Table of Contents

Thursday, January 03, 2008

Dave Stieb and an historical Reds baseball proposal

So every once in a while (and probably not often enough), I realize exactly how clueless I really am.

Today, Tom Tango pointed out that David Stieb may have been the best pitcher of the '80's. And I'd never even heard of him. Not recognizing how good he was is one thing. But I'm absolutely embarrassed that I'd never even heard of the guy. I did know of his principle competitors--Blyleven, Welch, Hough, Valenzuela, Morris... But Stieb? I got nothing.

...which brings me to my next point, and something I was thinking about over the holidays. Given how absolutely clueless I am about anything that happened in baseball before 1990 (and, one can argue, before my post-strike "return" to baseball fandom in ~'98 or so), I'd like to start doing a bit of historical stats work around here from time to time. So at some point this season, I'm planning to take a look back at all 13 of the division/league/world series champion Reds teams. I'm probably also going to include the '94 and '99 teams, for a total of 15 articles. I'll probably work backwards, but who knows? Might be fun to start at the beginning with the 1882 American Association Champion team too. :)

Anyway, my main goal will be to apply player value estimates to those teams and see who shakes out as the top contributers. I'm sure that there will be some surprises in terms of how players rank on these teams, especially when we work in fielding. I'm going to try to avoid doing position-by-position commentary to keep the articles from getting too big...but everything I do tends to get too long anyway, ya know?

Here are some initial thoughts about methods:
  • For offense, I'm going to use a base runs model that is optimized for +-10 years around each team (or as many years within +-one decade of that team as possible).

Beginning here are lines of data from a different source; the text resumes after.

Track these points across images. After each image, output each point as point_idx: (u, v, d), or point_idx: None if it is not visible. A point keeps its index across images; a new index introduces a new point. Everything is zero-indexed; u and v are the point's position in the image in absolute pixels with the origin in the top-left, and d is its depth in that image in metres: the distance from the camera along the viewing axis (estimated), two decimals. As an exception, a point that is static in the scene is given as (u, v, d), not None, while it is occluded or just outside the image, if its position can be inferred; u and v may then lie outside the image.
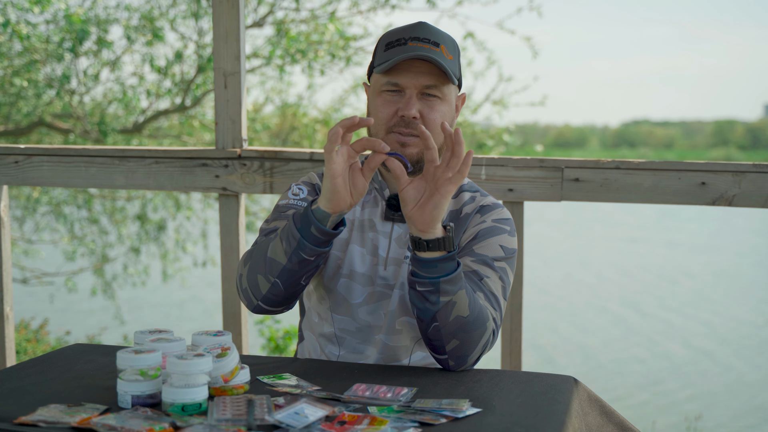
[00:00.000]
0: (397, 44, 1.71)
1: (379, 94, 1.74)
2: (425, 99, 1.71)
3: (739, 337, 10.21)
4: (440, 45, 1.71)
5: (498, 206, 1.82)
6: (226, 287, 2.69)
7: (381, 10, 6.72)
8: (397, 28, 1.76)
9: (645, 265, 14.91)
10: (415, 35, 1.71)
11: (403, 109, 1.70)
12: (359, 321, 1.79)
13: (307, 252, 1.60)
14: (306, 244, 1.59)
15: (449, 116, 1.75)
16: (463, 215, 1.80)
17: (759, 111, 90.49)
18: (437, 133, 1.71)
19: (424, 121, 1.70)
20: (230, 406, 1.39)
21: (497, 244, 1.74)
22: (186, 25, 6.80)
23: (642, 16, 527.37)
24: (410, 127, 1.70)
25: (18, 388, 1.52)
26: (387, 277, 1.78)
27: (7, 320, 2.86)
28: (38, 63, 6.39)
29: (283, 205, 1.81)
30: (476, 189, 1.86)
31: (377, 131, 1.74)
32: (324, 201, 1.58)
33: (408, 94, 1.71)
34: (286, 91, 7.53)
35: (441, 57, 1.69)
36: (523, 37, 6.74)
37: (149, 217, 7.78)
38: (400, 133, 1.71)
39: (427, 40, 1.70)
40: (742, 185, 2.37)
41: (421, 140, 1.59)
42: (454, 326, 1.59)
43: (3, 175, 2.81)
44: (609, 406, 1.63)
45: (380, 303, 1.78)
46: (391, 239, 1.79)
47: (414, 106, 1.70)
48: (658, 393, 8.05)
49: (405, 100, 1.71)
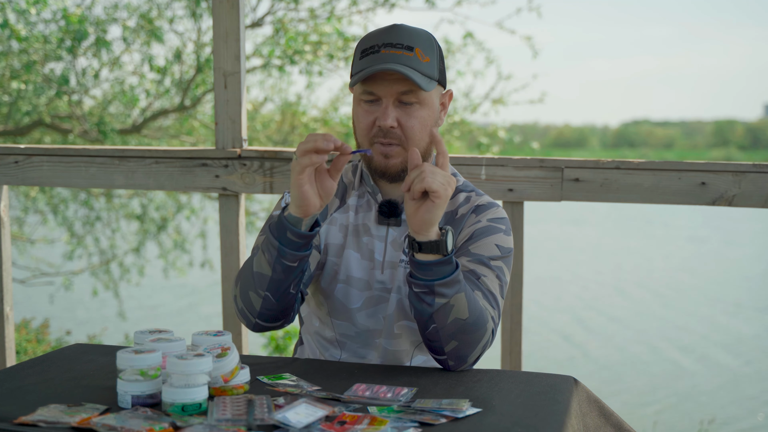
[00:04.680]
0: (371, 52, 1.68)
1: (358, 104, 1.73)
2: (403, 106, 1.69)
3: (741, 337, 10.21)
4: (414, 48, 1.67)
5: (493, 205, 1.82)
6: (226, 287, 2.69)
7: (380, 9, 6.72)
8: (372, 32, 1.73)
9: (645, 265, 14.91)
10: (389, 41, 1.68)
11: (380, 119, 1.69)
12: (358, 326, 1.79)
13: (288, 258, 1.61)
14: (285, 250, 1.60)
15: (431, 119, 1.73)
16: (459, 216, 1.80)
17: (759, 111, 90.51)
18: (418, 140, 1.70)
19: (402, 129, 1.69)
20: (230, 406, 1.39)
21: (493, 243, 1.74)
22: (185, 24, 6.81)
23: (642, 16, 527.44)
24: (389, 136, 1.69)
25: (18, 388, 1.52)
26: (384, 280, 1.78)
27: (7, 320, 2.86)
28: (37, 63, 6.38)
29: (275, 214, 1.81)
30: (471, 189, 1.85)
31: (361, 141, 1.74)
32: (293, 207, 1.59)
33: (384, 103, 1.69)
34: (286, 89, 7.53)
35: (415, 62, 1.66)
36: (523, 36, 6.74)
37: (151, 216, 7.78)
38: (382, 143, 1.70)
39: (401, 45, 1.67)
40: (742, 185, 2.37)
41: (409, 162, 1.58)
42: (452, 328, 1.60)
43: (3, 175, 2.81)
44: (608, 407, 1.64)
45: (378, 307, 1.78)
46: (387, 243, 1.79)
47: (390, 116, 1.68)
48: (658, 393, 8.05)
49: (382, 109, 1.69)
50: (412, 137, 1.70)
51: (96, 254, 7.96)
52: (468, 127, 7.27)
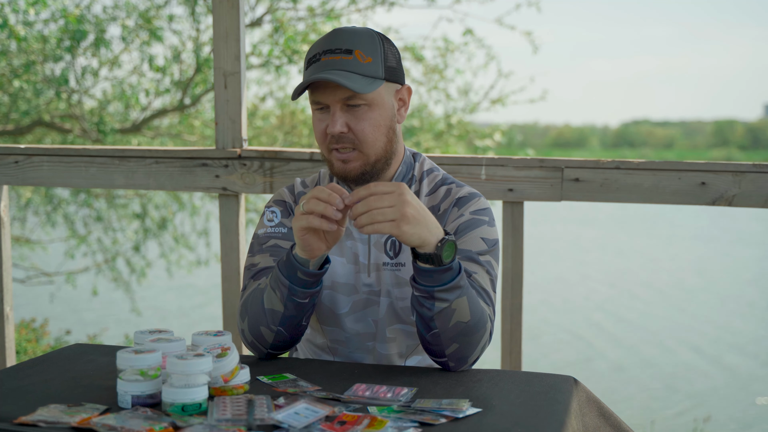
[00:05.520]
0: (313, 60, 1.68)
1: (313, 113, 1.73)
2: (351, 110, 1.68)
3: (743, 337, 10.20)
4: (354, 51, 1.66)
5: (474, 196, 1.80)
6: (226, 287, 2.69)
7: (380, 7, 6.72)
8: (317, 40, 1.73)
9: (646, 265, 14.91)
10: (328, 47, 1.67)
11: (330, 126, 1.68)
12: (348, 330, 1.79)
13: (299, 296, 1.62)
14: (296, 289, 1.61)
15: (384, 118, 1.71)
16: (441, 212, 1.79)
17: (759, 111, 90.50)
18: (370, 143, 1.69)
19: (354, 133, 1.68)
20: (230, 406, 1.39)
21: (478, 237, 1.73)
22: (183, 24, 6.80)
23: (642, 16, 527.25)
24: (341, 141, 1.69)
25: (18, 388, 1.52)
26: (371, 283, 1.77)
27: (7, 320, 2.86)
28: (36, 63, 6.38)
29: (261, 234, 1.81)
30: (451, 181, 1.84)
31: (321, 150, 1.74)
32: (300, 251, 1.59)
33: (332, 110, 1.69)
34: (284, 86, 7.53)
35: (354, 65, 1.65)
36: (523, 32, 6.74)
37: (152, 215, 7.78)
38: (337, 149, 1.70)
39: (339, 50, 1.66)
40: (742, 185, 2.37)
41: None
42: (454, 331, 1.60)
43: (3, 175, 2.81)
44: (607, 408, 1.63)
45: (367, 311, 1.78)
46: (370, 245, 1.78)
47: (338, 122, 1.67)
48: (659, 393, 8.05)
49: (330, 116, 1.69)
50: (364, 140, 1.69)
51: (98, 252, 7.96)
52: (466, 128, 7.27)
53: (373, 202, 1.50)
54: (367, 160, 1.70)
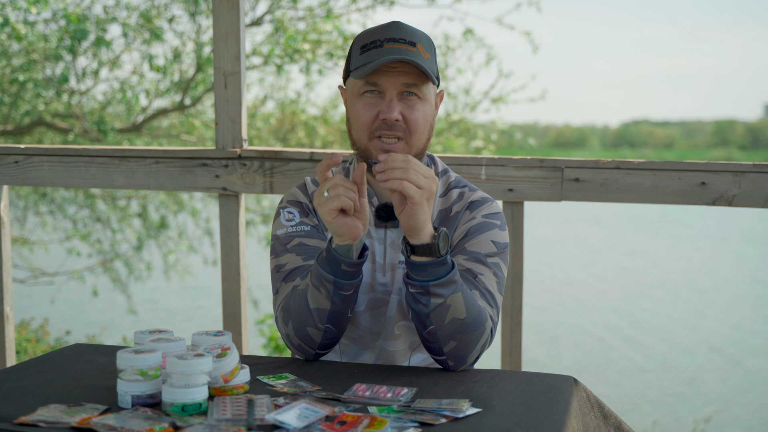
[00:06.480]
0: (372, 46, 1.68)
1: (359, 97, 1.71)
2: (405, 99, 1.69)
3: (744, 337, 10.19)
4: (416, 44, 1.68)
5: (487, 201, 1.81)
6: (226, 287, 2.69)
7: (380, 6, 6.71)
8: (371, 29, 1.74)
9: (647, 264, 14.90)
10: (391, 36, 1.68)
11: (385, 111, 1.68)
12: (361, 328, 1.79)
13: (345, 289, 1.62)
14: (342, 282, 1.61)
15: (430, 115, 1.73)
16: (453, 214, 1.80)
17: (759, 111, 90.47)
18: (419, 134, 1.70)
19: (406, 122, 1.69)
20: (230, 406, 1.39)
21: (489, 240, 1.74)
22: (183, 24, 6.80)
23: (642, 16, 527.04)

I'll then calculate custom league linear weights for MLB in the season in question and use those to estimate player runs created.
  • For pitching, I'll probably have to use a different base runs model (again, +-10 years) depending on what stats are available over at baseball reference. This is especially true for the pre-play index teams, where I won't have plate appearance data for pitchers.
  • For defense, I'll use the best data I can find. For more recent teams, that'll probably be either ZR or (best case) UZR. For teams prior to 1980, I'll probably have to use BPro's RAA....though I might look into doing something like Sean Smith's TotalZone or Dan Fox's SFR (don't hold your breath though). For really old teams, I may have to just assign approximate run values to errors or something. We'll see.
  • I'll include appropriate park factors, probably using U.S. Patriot's 1901-2004 5-year regressed park factors.
  • I'm going to need to figure out a way to estimate leverage index based on performance or something for my pitching valuations to have any merit. We'll see on that--Tango did offer some suggestions recently. My guess is that this will be the weakest methodological point about my series.
  • I'm thinking that I'll use runs above average throughout the analyses, rather than runs above replacement. The reason is that I'm very skeptical that replacement level has stayed anywhere close to the same level it is today (~73% of league average for hitters).
Anyway, should be fun. Hopefully someone out there will find it interesting, but if nothing else I'll get to learn a lot about some of the old Reds teams. :)

As a warning, I have no idea about the timeframe on any of this, as I've got a ton of stuff on my plate this semester...writing up my dissertation, applying to jobs, teaching my first lecture course as an adjunct faculty at a community college, etc. But it's something I'd like to do, and probably wouldn't be too time consuming if I can automate a lot of stuff in Excel.